Dall’altro lato moltissimi voti moderati, senza la discesa in campo di Toti, sarebbero stati dispersi o direttamente inglobati dalla coalizione paitiana. Come avvenuto, appunto, durante le primarie, con una buona fetta partitica di Area popolare in appoggio della Paita e non solo.
La proposta elaborata da Giovanni Toti, pur nello scetticismo iniziale, ha saputo invece coalizzare e blindare l’intera area tra centro e atteso exploit leghista, soffocando gli avversari tra sinistra e moderati e trovando, così, il clamoroso successo.

Oggi, il laboratorio proposto in salsa ligure da Renzi e sfruttato da Toti con la sua intuizione, si sta lentamente realizzando in chiave nazionale.
La sinistra si sta pigramente scindendo, il Pd perde pezzi. Cominciando proprio dalla Liguria con Cofferati e Pastorino, continuando (per ora) con Civati e Fassina. Gufi, per raccontarla nel linguaggio renziano, che hanno tratto il dado e attraversato il Rubicone, quale confine di un Pd che per loro non era più sinistra.

Il centro destra d’altra parte continua ad apparire come una complessa torre di Babele. Da Alfano a Salvini, è contemporaneamente maggioranza e opposizione. In Italia, quanto in Europa.

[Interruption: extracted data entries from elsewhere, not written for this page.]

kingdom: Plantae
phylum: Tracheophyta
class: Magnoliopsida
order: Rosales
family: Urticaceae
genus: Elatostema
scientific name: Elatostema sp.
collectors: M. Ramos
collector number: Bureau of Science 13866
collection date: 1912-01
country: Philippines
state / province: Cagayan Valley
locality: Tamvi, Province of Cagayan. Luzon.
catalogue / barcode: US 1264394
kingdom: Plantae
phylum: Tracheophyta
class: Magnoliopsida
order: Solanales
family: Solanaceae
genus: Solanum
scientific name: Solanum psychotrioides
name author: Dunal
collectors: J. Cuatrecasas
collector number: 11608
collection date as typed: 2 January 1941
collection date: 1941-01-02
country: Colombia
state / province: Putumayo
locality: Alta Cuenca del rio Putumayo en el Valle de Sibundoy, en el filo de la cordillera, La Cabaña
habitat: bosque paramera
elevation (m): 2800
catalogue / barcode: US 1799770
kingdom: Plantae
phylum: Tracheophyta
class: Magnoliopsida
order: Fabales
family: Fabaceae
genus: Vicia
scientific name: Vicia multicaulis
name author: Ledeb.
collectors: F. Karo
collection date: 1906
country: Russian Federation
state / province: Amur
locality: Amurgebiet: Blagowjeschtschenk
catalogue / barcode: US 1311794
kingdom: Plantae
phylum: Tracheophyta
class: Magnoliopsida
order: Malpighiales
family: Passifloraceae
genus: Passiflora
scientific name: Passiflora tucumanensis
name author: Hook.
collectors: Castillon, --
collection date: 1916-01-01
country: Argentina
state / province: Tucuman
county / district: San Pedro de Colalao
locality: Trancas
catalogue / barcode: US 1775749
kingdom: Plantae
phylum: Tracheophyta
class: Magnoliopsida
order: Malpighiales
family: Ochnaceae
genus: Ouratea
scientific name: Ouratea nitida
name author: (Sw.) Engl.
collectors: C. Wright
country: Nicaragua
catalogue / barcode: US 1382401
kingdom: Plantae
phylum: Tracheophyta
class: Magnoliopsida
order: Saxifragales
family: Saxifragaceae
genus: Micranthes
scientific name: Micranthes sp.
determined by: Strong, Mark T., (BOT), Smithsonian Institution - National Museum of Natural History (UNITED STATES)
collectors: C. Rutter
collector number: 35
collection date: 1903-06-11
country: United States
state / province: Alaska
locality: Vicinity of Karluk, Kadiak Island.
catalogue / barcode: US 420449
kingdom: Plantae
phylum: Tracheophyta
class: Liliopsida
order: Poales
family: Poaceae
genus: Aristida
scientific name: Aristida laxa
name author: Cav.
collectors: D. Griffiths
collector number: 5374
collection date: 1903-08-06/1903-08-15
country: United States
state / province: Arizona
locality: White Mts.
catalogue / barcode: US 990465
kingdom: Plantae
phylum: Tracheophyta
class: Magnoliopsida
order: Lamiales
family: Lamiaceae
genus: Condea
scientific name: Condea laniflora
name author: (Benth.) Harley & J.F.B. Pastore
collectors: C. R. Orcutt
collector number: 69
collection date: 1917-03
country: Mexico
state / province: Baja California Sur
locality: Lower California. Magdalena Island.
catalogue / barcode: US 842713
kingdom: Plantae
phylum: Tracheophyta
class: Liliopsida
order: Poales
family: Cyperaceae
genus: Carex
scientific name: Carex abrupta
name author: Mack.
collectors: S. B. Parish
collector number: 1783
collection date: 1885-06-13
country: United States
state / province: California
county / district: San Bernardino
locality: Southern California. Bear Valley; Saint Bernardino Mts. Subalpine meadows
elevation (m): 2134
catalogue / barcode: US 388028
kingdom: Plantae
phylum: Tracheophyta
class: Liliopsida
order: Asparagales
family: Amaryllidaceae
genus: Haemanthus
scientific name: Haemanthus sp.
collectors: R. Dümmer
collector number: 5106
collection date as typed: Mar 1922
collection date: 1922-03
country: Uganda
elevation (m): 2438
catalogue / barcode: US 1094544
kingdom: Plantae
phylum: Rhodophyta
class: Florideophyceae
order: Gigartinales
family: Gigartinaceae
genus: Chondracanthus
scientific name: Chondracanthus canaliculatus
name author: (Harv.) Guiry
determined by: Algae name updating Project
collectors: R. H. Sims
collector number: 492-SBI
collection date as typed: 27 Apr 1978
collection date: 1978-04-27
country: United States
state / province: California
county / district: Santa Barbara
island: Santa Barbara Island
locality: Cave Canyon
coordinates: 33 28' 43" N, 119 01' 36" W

In più, i moderati hanno perso la perenne possibilità di riunirsi contro l’atavico nemico rosso: di comunisti, oggi, ne sono rimasti ben pochi, anche grazie a Renzi che sta, appunto, cambiando l’identità della sinistra italiana.

E il tema della leadership tornerà prepotentemente alla ribalta, contenendo nella discussione, inevitabilmente, anche il perimetro delle alleanze cucito intorno alla stessa.
Intanto domani, mercoledì, si riunirà il primo Consiglio della regione Liguria, ed entro dieci giorni saranno annunciati i nomi della giunta, che ai più pare ormai blindata in un accordo che comprende tutte le aree della coalizione.